** Data excerpts follows **
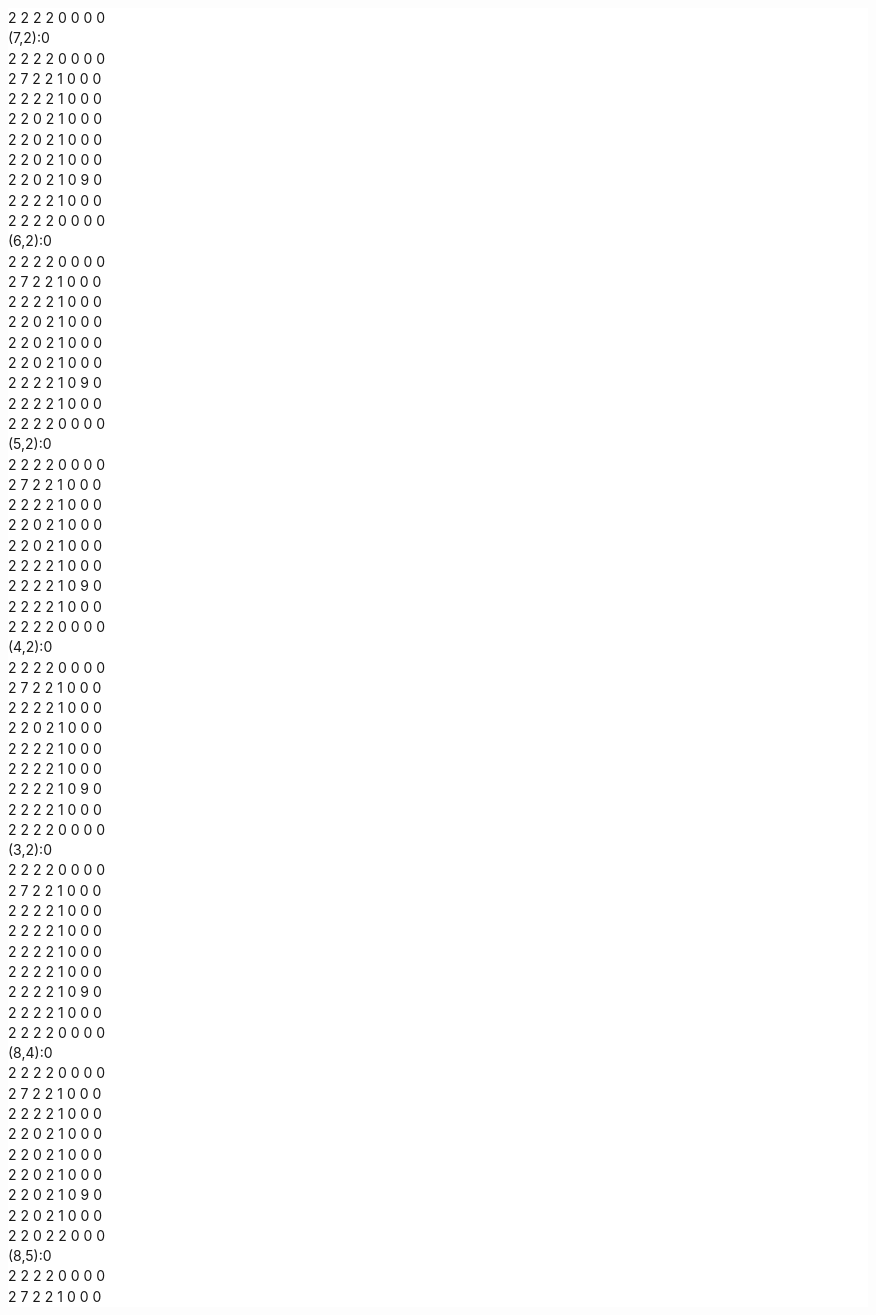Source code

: 2  2  2  2  0  0  0  0  
(7,2):0		
2  2  2  2  0  0  0  0  
2  7  2  2  1  0  0  0  
2  2  2  2  1  0  0  0  
2  2  0  2  1  0  0  0  
2  2  0  2  1  0  0  0  
2  2  0  2  1  0  0  0  
2  2  0  2  1  0  9  0  
2  2  2  2  1  0  0  0  
2  2  2  2  0  0  0  0  
(6,2):0		
2  2  2  2  0  0  0  0  
2  7  2  2  1  0  0  0  
2  2  2  2  1  0  0  0  
2  2  0  2  1  0  0  0  
2  2  0  2  1  0  0  0  
2  2  0  2  1  0  0  0  
2  2  2  2  1  0  9  0  
2  2  2  2  1  0  0  0  
2  2  2  2  0  0  0  0  
(5,2):0		
2  2  2  2  0  0  0  0  
2  7  2  2  1  0  0  0  
2  2  2  2  1  0  0  0  
2  2  0  2  1  0  0  0  
2  2  0  2  1  0  0  0  
2  2  2  2  1  0  0  0  
2  2  2  2  1  0  9  0  
2  2  2  2  1  0  0  0  
2  2  2  2  0  0  0  0  
(4,2):0		
2  2  2  2  0  0  0  0  
2  7  2  2  1  0  0  0  
2  2  2  2  1  0  0  0  
2  2  0  2  1  0  0  0  
2  2  2  2  1  0  0  0  
2  2  2  2  1  0  0  0  
2  2  2  2  1  0  9  0  
2  2  2  2  1  0  0  0  
2  2  2  2  0  0  0  0  
(3,2):0		
2  2  2  2  0  0  0  0  
2  7  2  2  1  0  0  0  
2  2  2  2  1  0  0  0  
2  2  2  2  1  0  0  0  
2  2  2  2  1  0  0  0  
2  2  2  2  1  0  0  0  
2  2  2  2  1  0  9  0  
2  2  2  2  1  0  0  0  
2  2  2  2  0  0  0  0  
(8,4):0		
2  2  2  2  0  0  0  0  
2  7  2  2  1  0  0  0  
2  2  2  2  1  0  0  0  
2  2  0  2  1  0  0  0  
2  2  0  2  1  0  0  0  
2  2  0  2  1  0  0  0  
2  2  0  2  1  0  9  0  
2  2  0  2  1  0  0  0  
2  2  0  2  2  0  0  0  
(8,5):0		
2  2  2  2  0  0  0  0  
2  7  2  2  1  0  0  0  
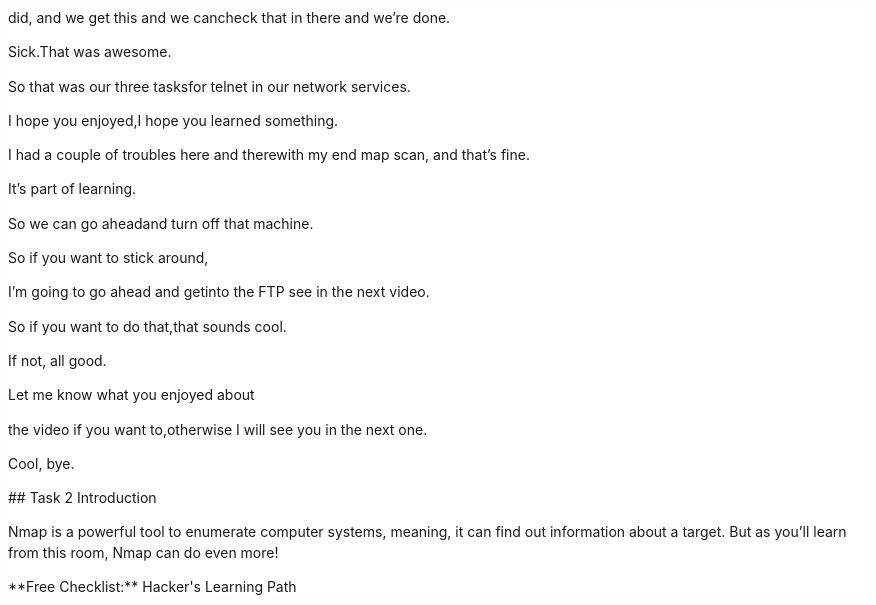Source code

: did, and we get this and we cancheck that in there and we’re done.

Sick.That was awesome.

So that was our three tasksfor telnet in our network services.

I hope you enjoyed,I hope you learned something.

I had a couple of troubles here and therewith my end map scan, and that’s fine.

It’s part of learning.

So we can go aheadand turn off that machine.

So if you want to stick around,

I’m going to go ahead and getinto the FTP see in the next video.

So if you want to do that,that sounds cool.

If not, all good.

Let me know what you enjoyed about

the video if you want to,otherwise I will see you in the next one.

Cool, bye.

</div><div class="hs-embed" data-hide_video="true" data-id="e41dd55eff51408a9d95b18f998801c9" data-private_text="true"></div><script>
var js=document.createElement('script');js.type='text/javascript';js.async=true;js.src='https://embed.happyscribe.co/main.js';document.head.appendChild(js);
</script></div><style type="text/css"> ._h1s512 { white-space: nowrap; } </style>## Task 2 Introduction

Nmap is a powerful tool to enumerate computer systems, meaning, it can find out information about a target. But as you’ll learn from this room, Nmap can do even more!

<div class="elementor elementor-5269" data-elementor-id="5269" data-elementor-type="section"><div class="elementor-section-wrap"> <section class="elementor-section elementor-top-section elementor-element elementor-element-650fe30 elementor-section-boxed elementor-section-height-default elementor-section-height-default" data-element_type="section" data-id="650fe30" data-particle-mobile-disabled="false" data-particle_enable="false" data-settings="{"ekit_has_onepagescroll_dot":"yes"}"><div class="elementor-container elementor-column-gap-default"><div class="elementor-row"><div class="elementor-column elementor-col-100 elementor-top-column elementor-element elementor-element-19d1b1d" data-element_type="column" data-id="19d1b1d"><div class="elementor-column-wrap elementor-element-populated"><div class="elementor-widget-wrap"> <section class="elementor-section elementor-inner-section elementor-element elementor-element-75001c1 elementor-section-boxed elementor-section-height-default elementor-section-height-default" data-element_type="section" data-id="75001c1" data-particle-mobile-disabled="false" data-particle_enable="false" data-settings="{"ekit_has_onepagescroll_dot":"yes"}"><div class="elementor-container elementor-column-gap-default"><div class="elementor-row"><div class="elementor-column elementor-col-100 elementor-inner-column elementor-element elementor-element-2d39fa8" data-element_type="column" data-id="2d39fa8" data-settings="{"background_background":"gradient"}"><div class="elementor-column-wrap elementor-element-populated"><div class="elementor-background-overlay"></div><div class="elementor-widget-wrap"><div class="elementor-element elementor-element-87a745b elementor-position-right elementor-vertical-align-middle elementor-view-default elementor-mobile-position-top elementor-widget elementor-widget-icon-box" data-element_type="widget" data-id="87a745b" data-settings="{"ekit_we_effect_on":"none"}" data-widget_type="icon-box.default"><div class="elementor-widget-container"><div class="elementor-icon-box-wrapper"><div class="elementor-icon-box-icon"> <span class="elementor-icon elementor-animation-">  </span> </div><div class="elementor-icon-box-content"> <span> **Free Checklist:** Hacker's Learning Path </span>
** End of Data excerpts **
Exercise: Among the lines above, return those that hold the word "true".

Task solution:
</div><div class="hs-embed" data-hide_video="true" data-id="e41dd55eff51408a9d95b18f998801c9" data-private_text="true"></div><script>
var js=document.createElement('script');js.type='text/javascript';js.async=true;js.src='https://embed.happyscribe.co/main.js';document.head.appendChild(js);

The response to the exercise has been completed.